Should the word "center" occur in a line of the records, copy that line.

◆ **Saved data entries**
------------------------

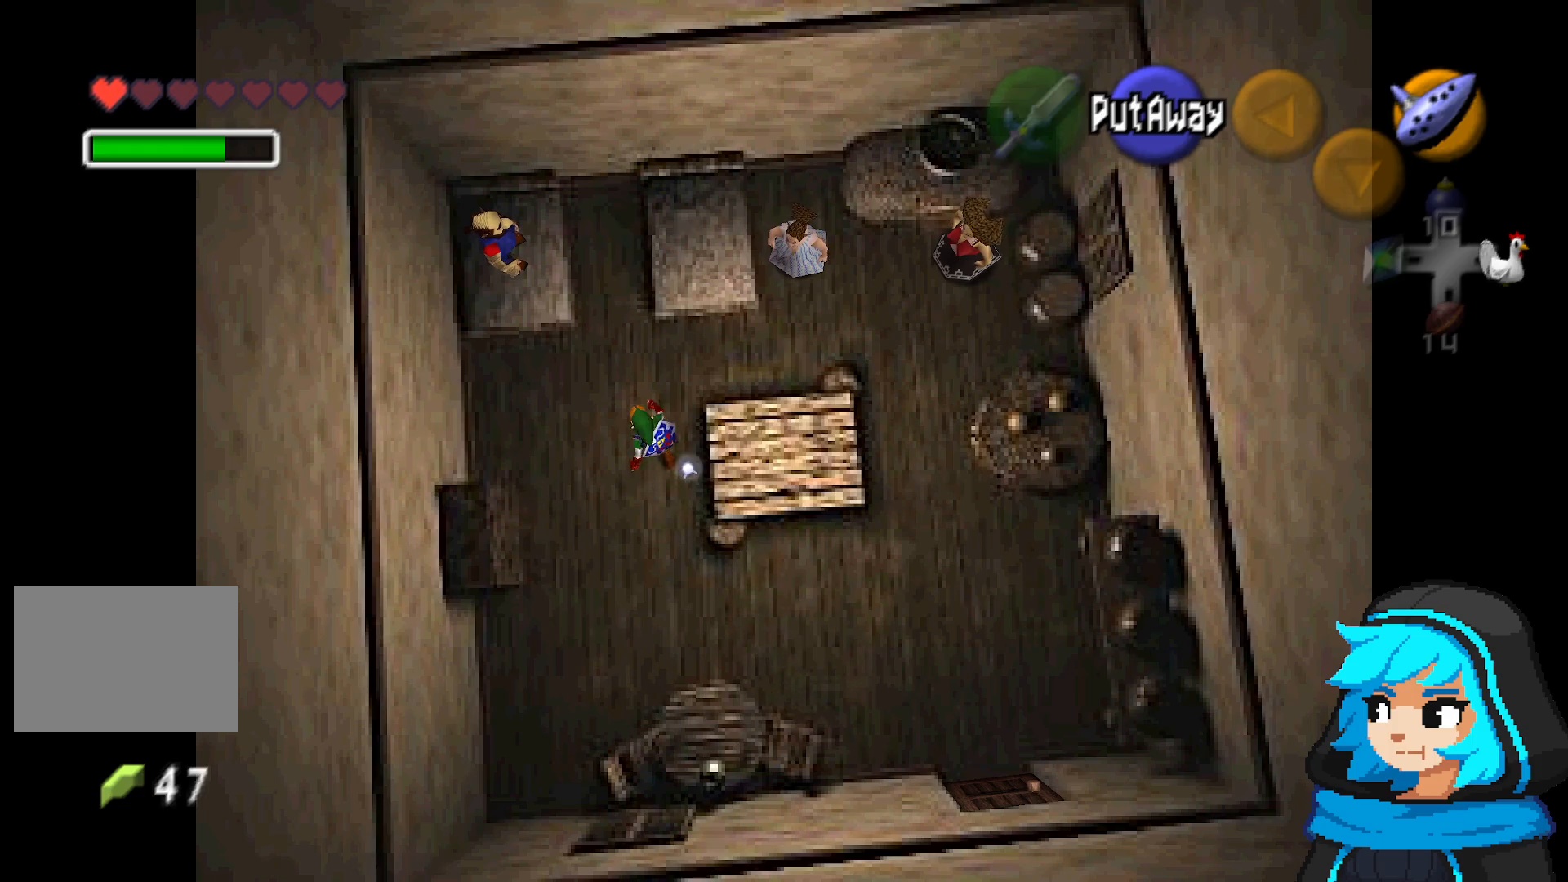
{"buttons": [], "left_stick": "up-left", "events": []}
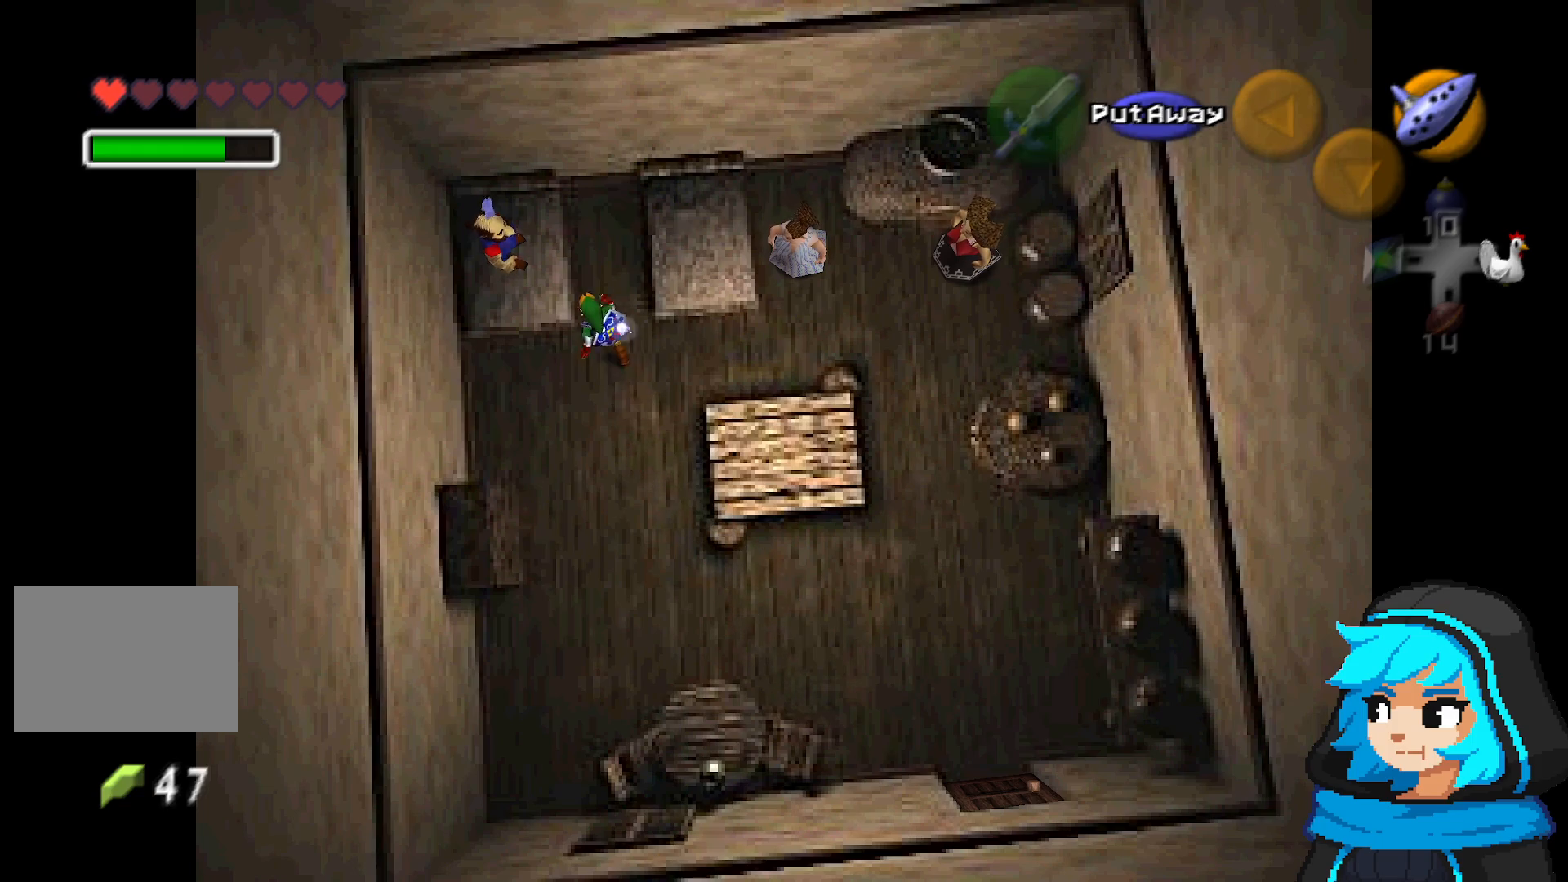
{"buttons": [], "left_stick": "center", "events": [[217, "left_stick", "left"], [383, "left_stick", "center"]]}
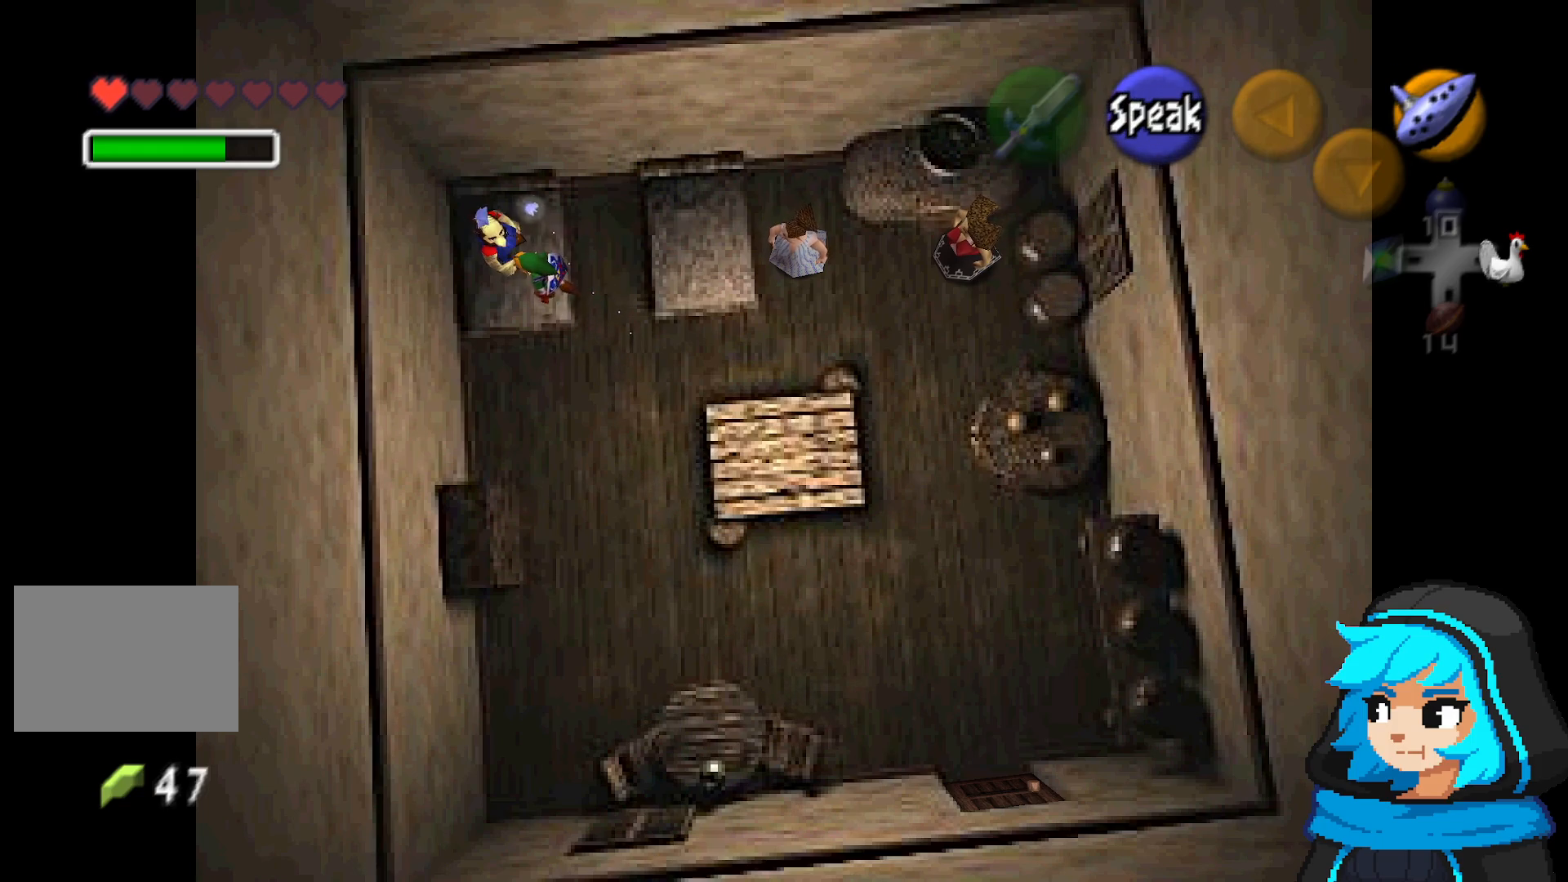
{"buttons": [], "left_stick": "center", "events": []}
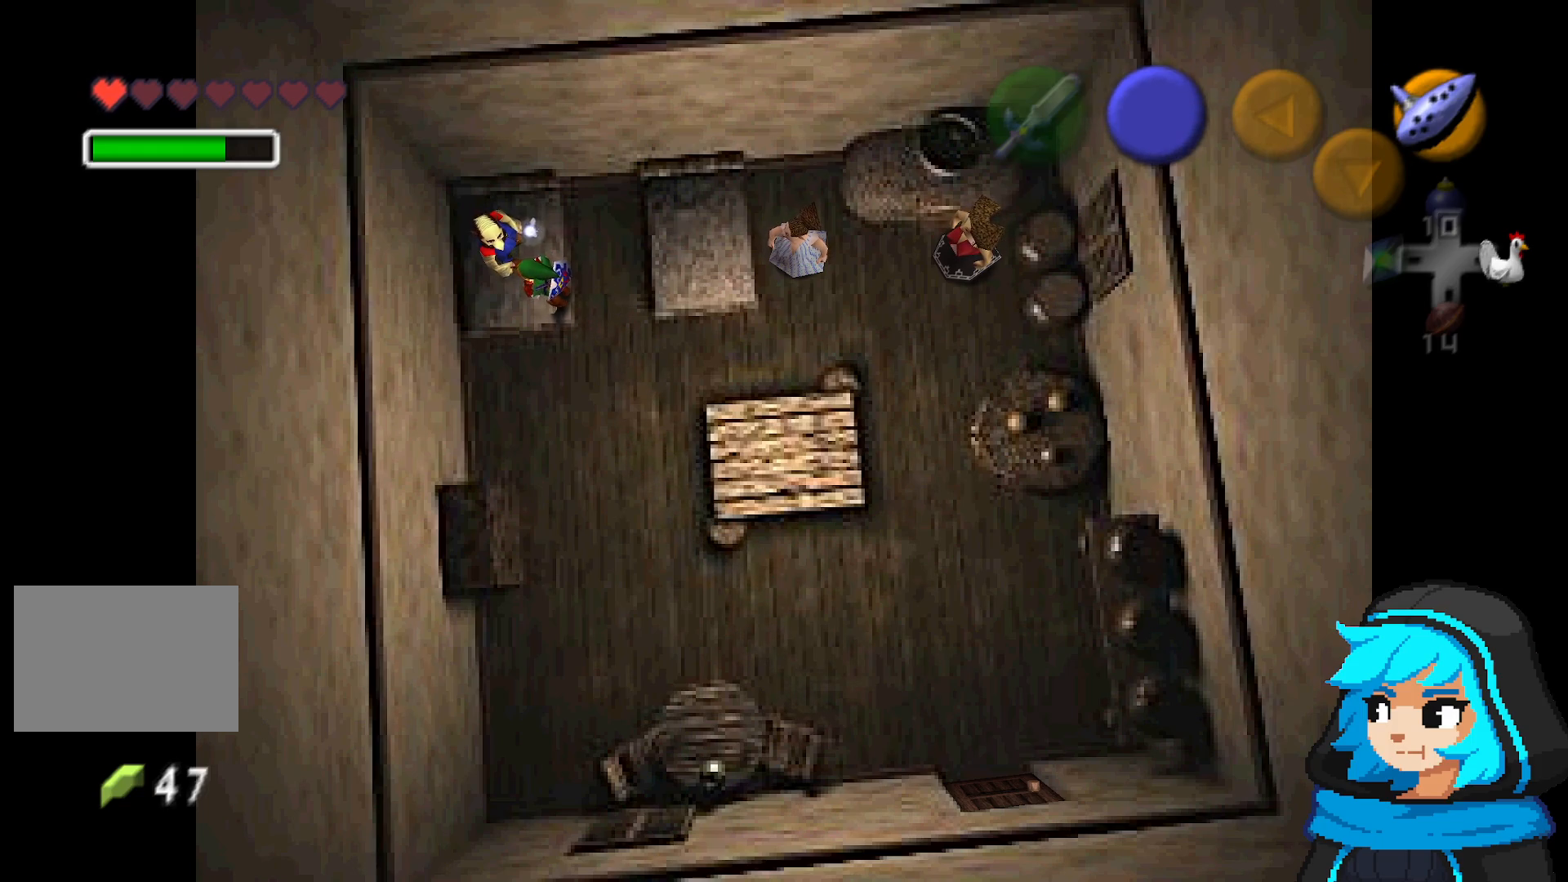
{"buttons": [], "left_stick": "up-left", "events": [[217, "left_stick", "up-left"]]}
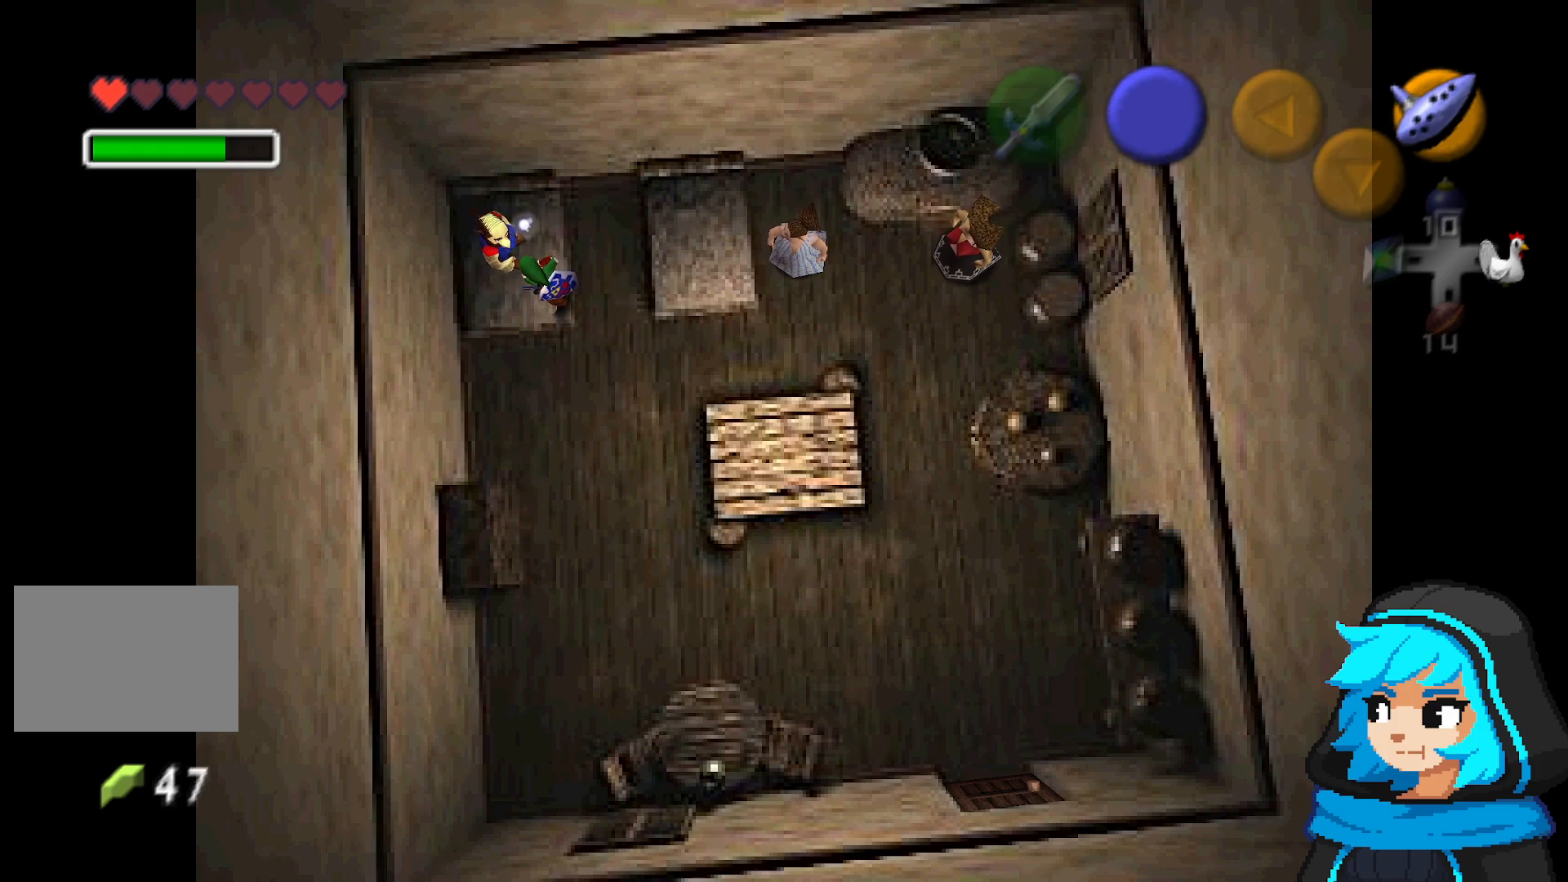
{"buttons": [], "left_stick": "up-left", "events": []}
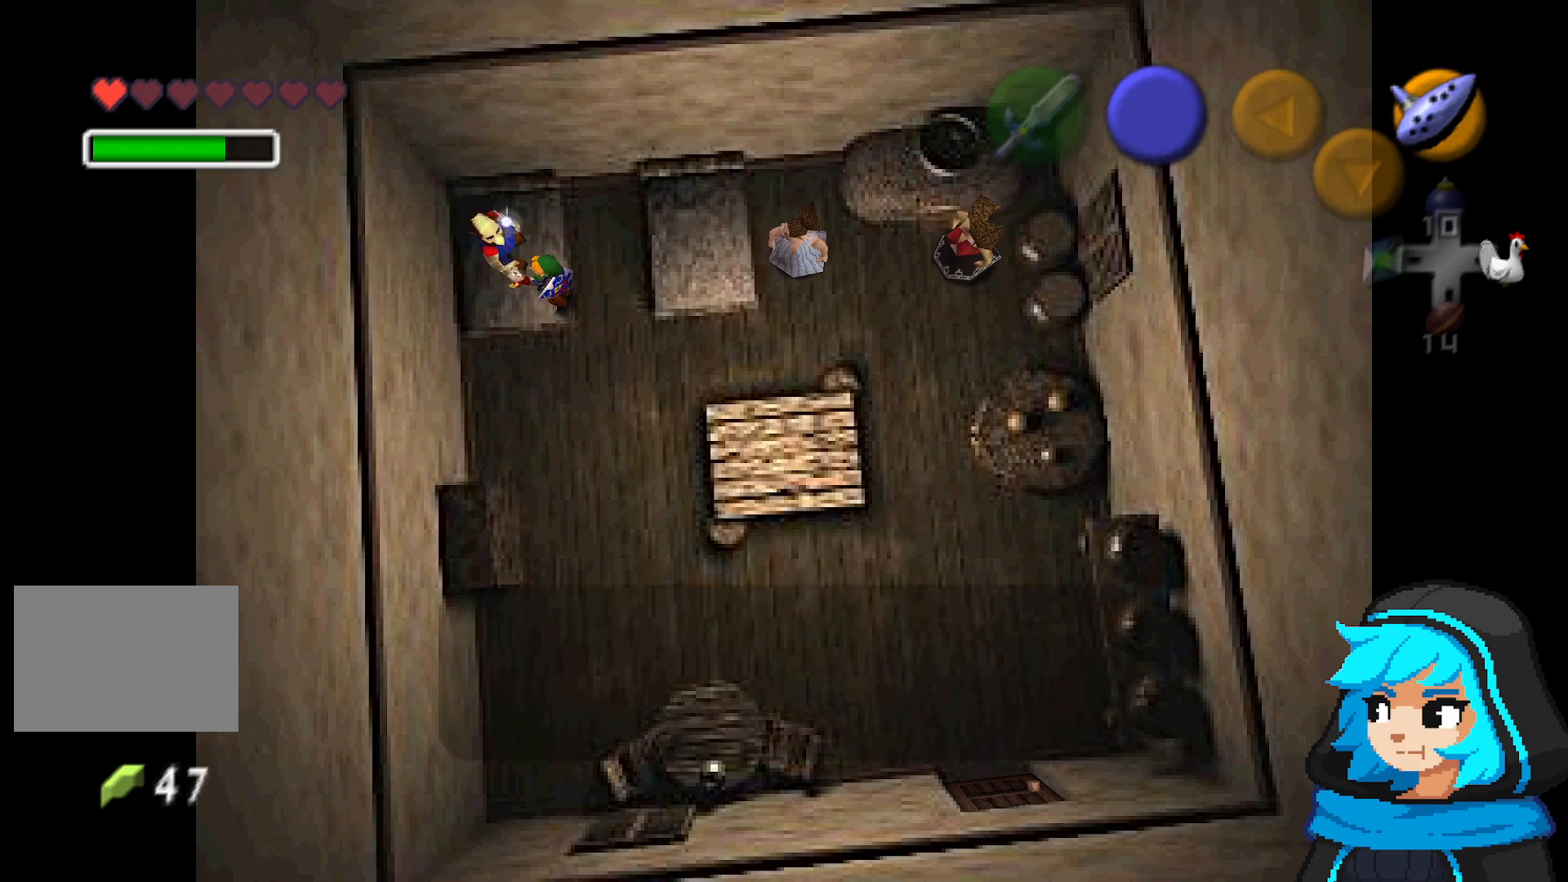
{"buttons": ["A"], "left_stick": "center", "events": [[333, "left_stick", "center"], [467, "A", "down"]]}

------------------------

◆ **Task result**
{"buttons": [], "left_stick": "center", "events": [[217, "left_stick", "left"], [383, "left_stick", "center"]]}
{"buttons": [], "left_stick": "center", "events": []}
{"buttons": ["A"], "left_stick": "center", "events": [[333, "left_stick", "center"], [467, "A", "down"]]}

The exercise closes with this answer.